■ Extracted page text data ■
* * * * *

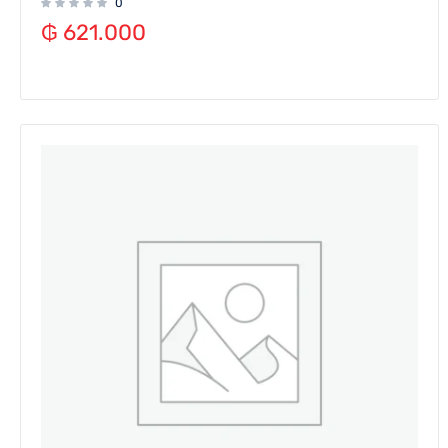
0
₲
621.000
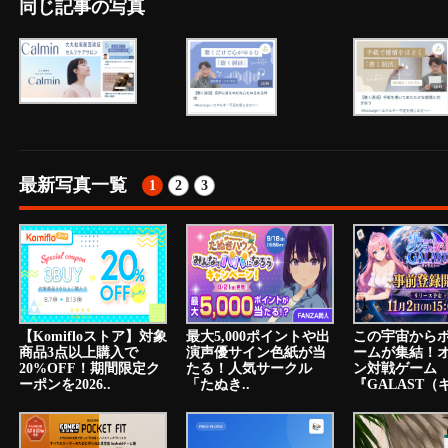
同じ記事の写真
最新写真一覧
1
2
3
【Komifloストア】対象
最大5,000ポイントや出
この宇宙から
商品3点以上購入で
演声優サイン色紙が当
ームが集結！
20%OFF！期間限定ク
たる！人気サークル
ン対戦ゲーム
ーポンを2026..
「たぬき..
『GALAST（ギ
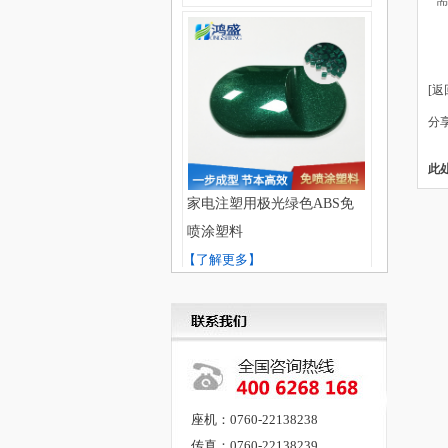
[
返
分
此
家电注塑用极光绿色ABS免
喷涂塑料
【了解更多】
座机：0760-22138238
传真：0760-22138239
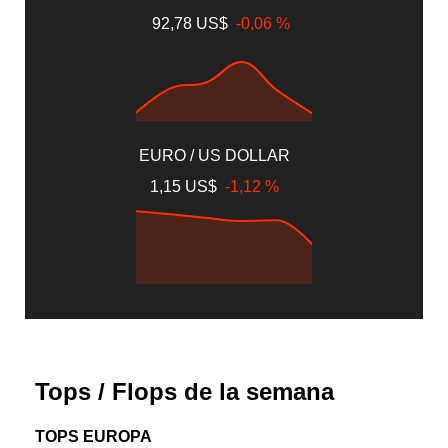
92,78 US$
-0,06 %
EURO / US DOLLAR
1,15 US$
-1,12 %
Tops / Flops de la semana
TOPS EUROPA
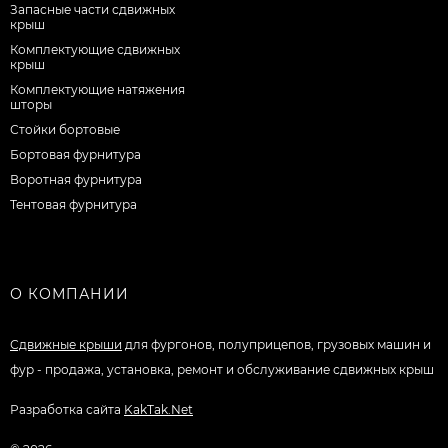
Запасные части сдвижных
крыш
Комплектующие сдвижных
крыш
Комплектующие натяжения
шторы
Стойки бортовые
Бортовая фурнитура
Воротная фурнитура
Тентовая фурнитура
О КОМПАНИИ
Сдвижные крыши
для фургонов, полуприцепов, грузовых машин и
фур - продажа, установка, ремонт и обслуживание сдвижных крыш
Разработка сайта
KakTak.Net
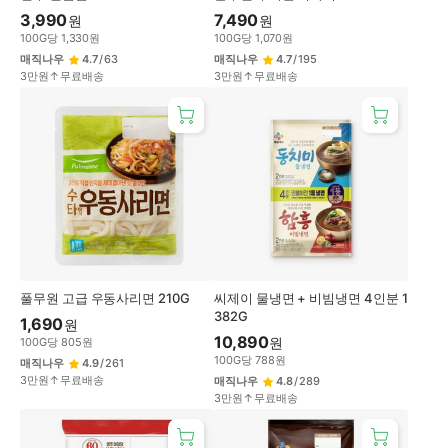
3,990
7,490
원
원
100
G
당
1,330
원
100
G
당
1,070
원
매직나우
4.7
/
63
매직나우
4.7
/
195
3만원↑무료배송
3만원↑무료배송
풀무원 고급 우동사리면 210G
씨제이 물냉면 + 비빔냉면 4인분 1
382G
1,690
원
10,890
원
100
G
당
805
원
100
G
당
788
원
매직나우
4.9
/
261
3만원↑무료배송
매직나우
4.8
/
289
3만원↑무료배송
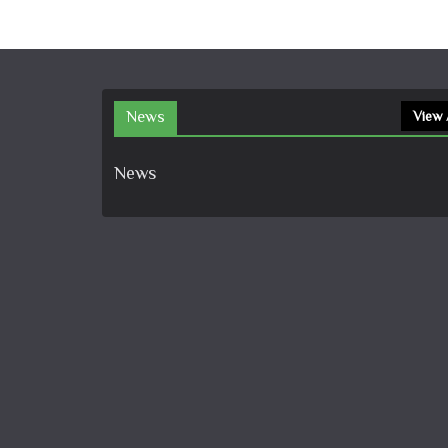
News
View 
News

* * * * *

■ Work task ■
Write the number of lines in the data above that contain the word "фурнитура", and add nothing to it.

■ Exercise output ■
3